**Given data:**

********************

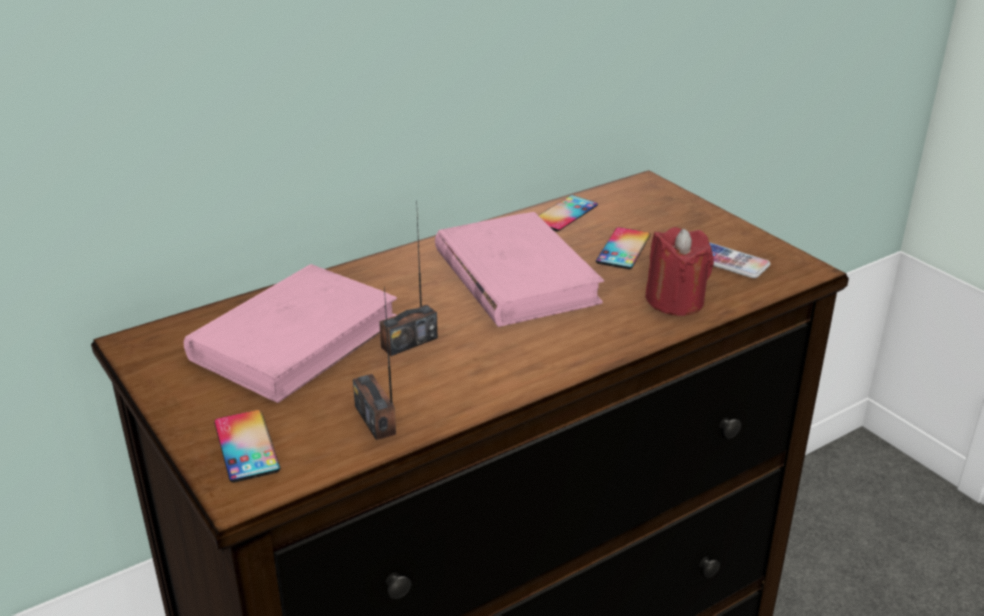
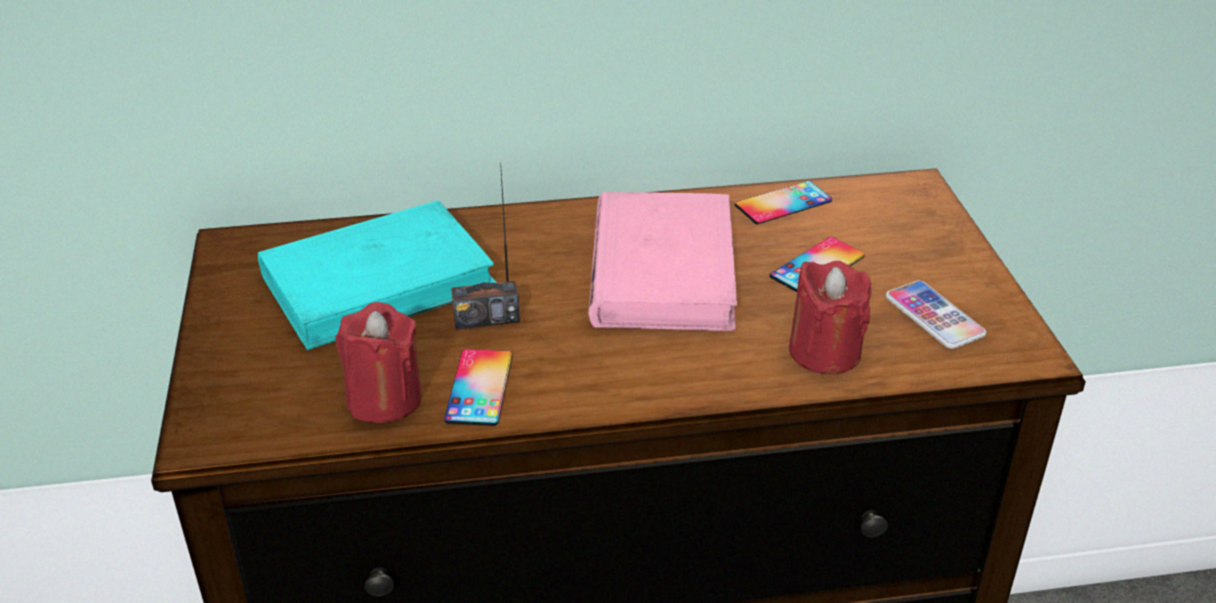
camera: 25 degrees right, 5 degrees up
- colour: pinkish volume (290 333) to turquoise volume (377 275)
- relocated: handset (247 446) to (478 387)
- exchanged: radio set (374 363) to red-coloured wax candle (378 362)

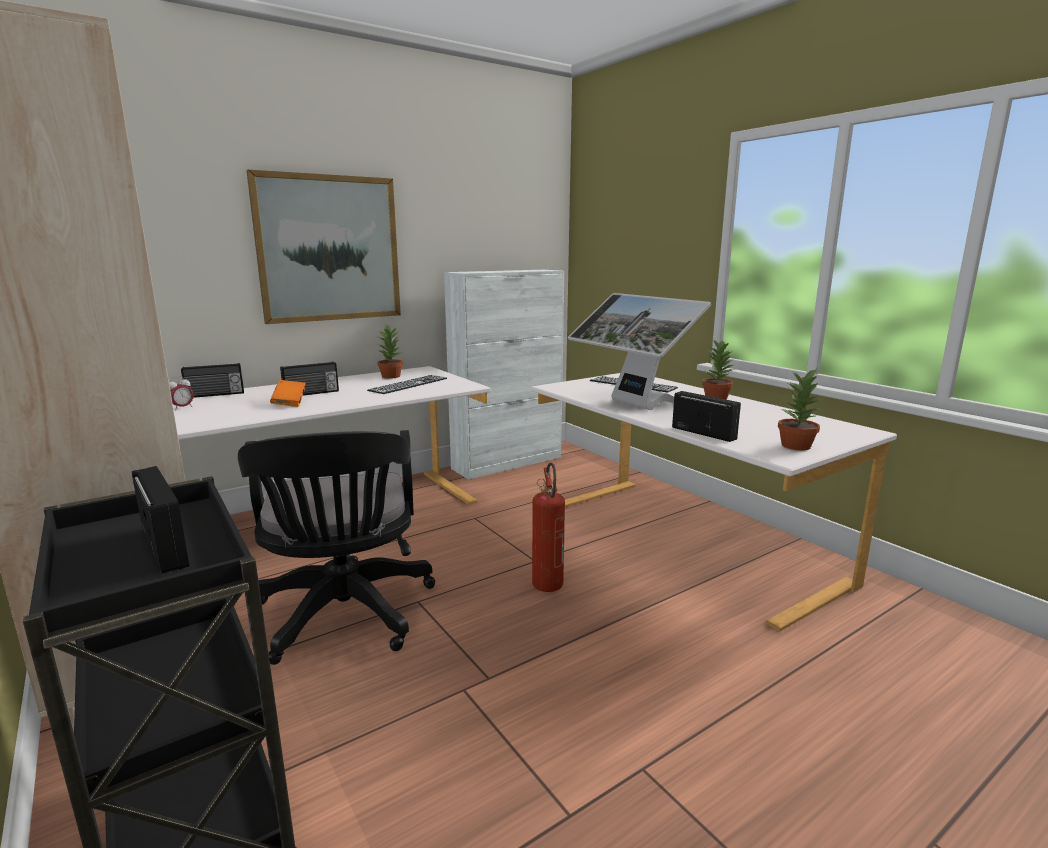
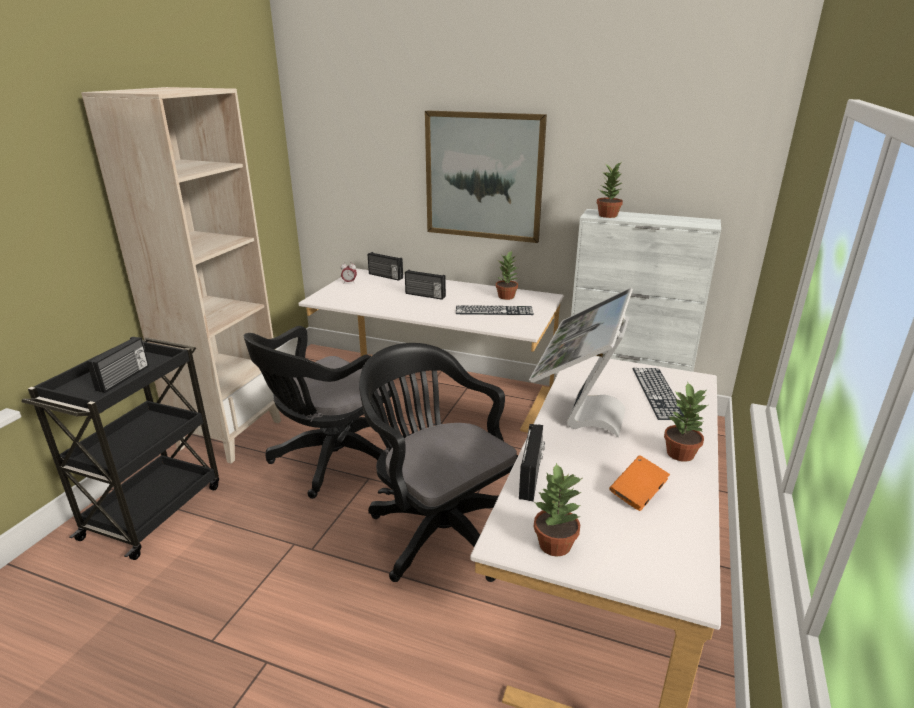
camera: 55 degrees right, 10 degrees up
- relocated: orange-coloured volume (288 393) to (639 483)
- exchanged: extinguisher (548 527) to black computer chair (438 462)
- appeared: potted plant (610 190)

********************

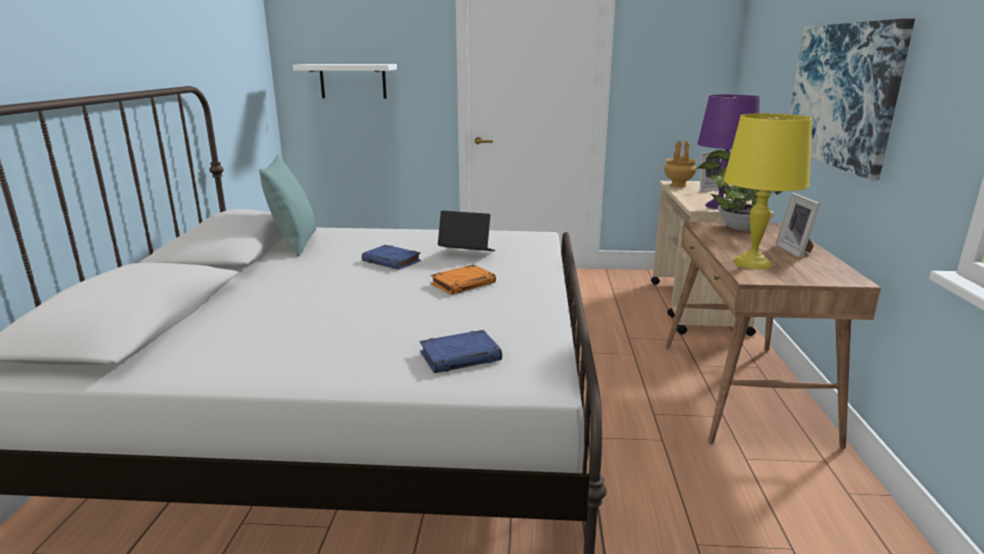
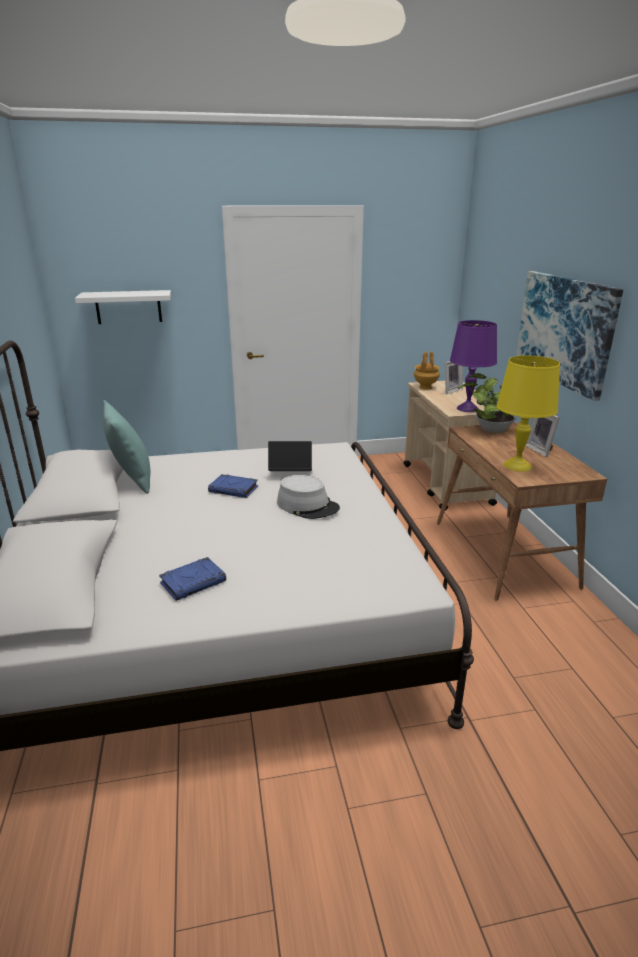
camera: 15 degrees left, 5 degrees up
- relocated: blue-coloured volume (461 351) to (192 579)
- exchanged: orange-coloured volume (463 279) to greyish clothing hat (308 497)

********************

**Exercise directions:**
Which lines above run from the one containing "camera: 25 degrees right, 5 degrees up" down to the one containing "- relocated: handset (247 446) to (478 387)"? Repeat exactly those, both ends included, and nothing else.

**Output of the exercise:**
camera: 25 degrees right, 5 degrees up
- colour: pinkish volume (290 333) to turquoise volume (377 275)
- relocated: handset (247 446) to (478 387)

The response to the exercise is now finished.